The training data for all assets combined consisted of 1000 images, a relatively small training set for a deep neural network. Offline augmentation of the training images was used to increase the training data size by 3-fold and bring robustness to the model. Python libraries like Albumentation and ImgAug were used to create variations in background, orientation, contrast, saturation, crops, and more. Online augmentation using the Keras inbuilt function ImageDataGenerator was also used for this purpose.
Deep Learning Development
Mosaic developed a separate deep neural network model for each asset type based on the customer’s request to make it easier to independently retrain asset models at different times based on the model performance for each asset and the availability of new training data. The models were trained on an Azure NC24 Linux environment which has 4 Tesla K80 GPUs using Keras and TensorFlow deep learning frameworks.
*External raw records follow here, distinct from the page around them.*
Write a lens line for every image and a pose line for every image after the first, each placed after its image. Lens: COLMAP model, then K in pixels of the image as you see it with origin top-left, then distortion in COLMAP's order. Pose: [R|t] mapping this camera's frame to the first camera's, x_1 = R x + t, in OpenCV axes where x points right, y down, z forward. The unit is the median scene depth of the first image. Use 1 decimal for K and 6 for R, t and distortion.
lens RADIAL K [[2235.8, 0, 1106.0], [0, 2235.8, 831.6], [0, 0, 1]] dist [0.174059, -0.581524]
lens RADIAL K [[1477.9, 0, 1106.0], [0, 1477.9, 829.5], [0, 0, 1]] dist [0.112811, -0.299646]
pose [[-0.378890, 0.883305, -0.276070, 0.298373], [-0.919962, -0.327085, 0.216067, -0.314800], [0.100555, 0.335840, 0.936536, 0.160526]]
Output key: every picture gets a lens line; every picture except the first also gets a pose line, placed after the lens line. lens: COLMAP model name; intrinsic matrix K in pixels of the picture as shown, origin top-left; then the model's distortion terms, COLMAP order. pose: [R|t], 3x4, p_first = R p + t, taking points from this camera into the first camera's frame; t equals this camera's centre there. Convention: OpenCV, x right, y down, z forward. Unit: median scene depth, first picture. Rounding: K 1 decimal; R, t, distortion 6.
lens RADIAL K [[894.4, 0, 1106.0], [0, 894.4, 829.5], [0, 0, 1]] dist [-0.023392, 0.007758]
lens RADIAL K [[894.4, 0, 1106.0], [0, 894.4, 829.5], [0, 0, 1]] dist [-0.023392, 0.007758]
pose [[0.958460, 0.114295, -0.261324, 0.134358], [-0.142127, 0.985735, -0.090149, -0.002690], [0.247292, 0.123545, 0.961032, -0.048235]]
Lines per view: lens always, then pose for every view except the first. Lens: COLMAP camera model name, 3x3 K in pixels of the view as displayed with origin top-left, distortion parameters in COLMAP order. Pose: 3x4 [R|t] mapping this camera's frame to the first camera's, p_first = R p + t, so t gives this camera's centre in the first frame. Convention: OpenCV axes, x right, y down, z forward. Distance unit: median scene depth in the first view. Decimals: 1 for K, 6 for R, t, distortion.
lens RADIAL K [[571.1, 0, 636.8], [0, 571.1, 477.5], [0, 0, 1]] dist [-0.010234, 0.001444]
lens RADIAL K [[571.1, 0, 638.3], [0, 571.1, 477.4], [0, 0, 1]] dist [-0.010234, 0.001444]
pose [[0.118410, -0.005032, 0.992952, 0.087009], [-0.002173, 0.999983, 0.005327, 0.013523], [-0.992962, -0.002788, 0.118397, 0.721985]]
Object detection models, which output a rectangular bounding box and label, were developed for detecting pole tops, transformers, and insulators. An instance segmentation model, which outputs a polygonal mask, rectangular bounding box and label, was developed for crossarms. A range of model architectures including Single-Shot Detection (SSD), Faster Region-based Convolutional Neural Nets (FR-CNN), Retinanet, and Mask-R CNN were explored. All models used transfer learning techniques to initialize the model weights based on source models that were trained on the COCO dataset of 300K+ images. Different backbone network architectures were explored; however, ResNet50 had the best performance. Retinanet showed the most promising performance in the object recognition models.
Models were tuned extensively to fit the custom training data and to achieve the best recall rates for the purpose of the application. Recall was prioritized to minimize the likelihood of any visibly defective asset escaping detection. The precision of the bounding boxes and masks was a secondary objective. All metrics were measured using thresholded intersection over Union (IoU) with PASCAL VOC standards.
AI Informing Operational Decision Making
Once Mosaic had tuned the computer vision models to a level of accuracy the utility was satisfied with, the models needed to be validated on the customer’s image sets. Mosaic fed new inspection images into the models to make this AI actionable. In the image below, you can see Mosaic’s model identifying different parts of the utility pole.
The utility can now feed new images into their inspection platform and have a machine accurately tag different parts of their infrastructure, saving them valuable time and identifying components that might need to be replaced or repaired.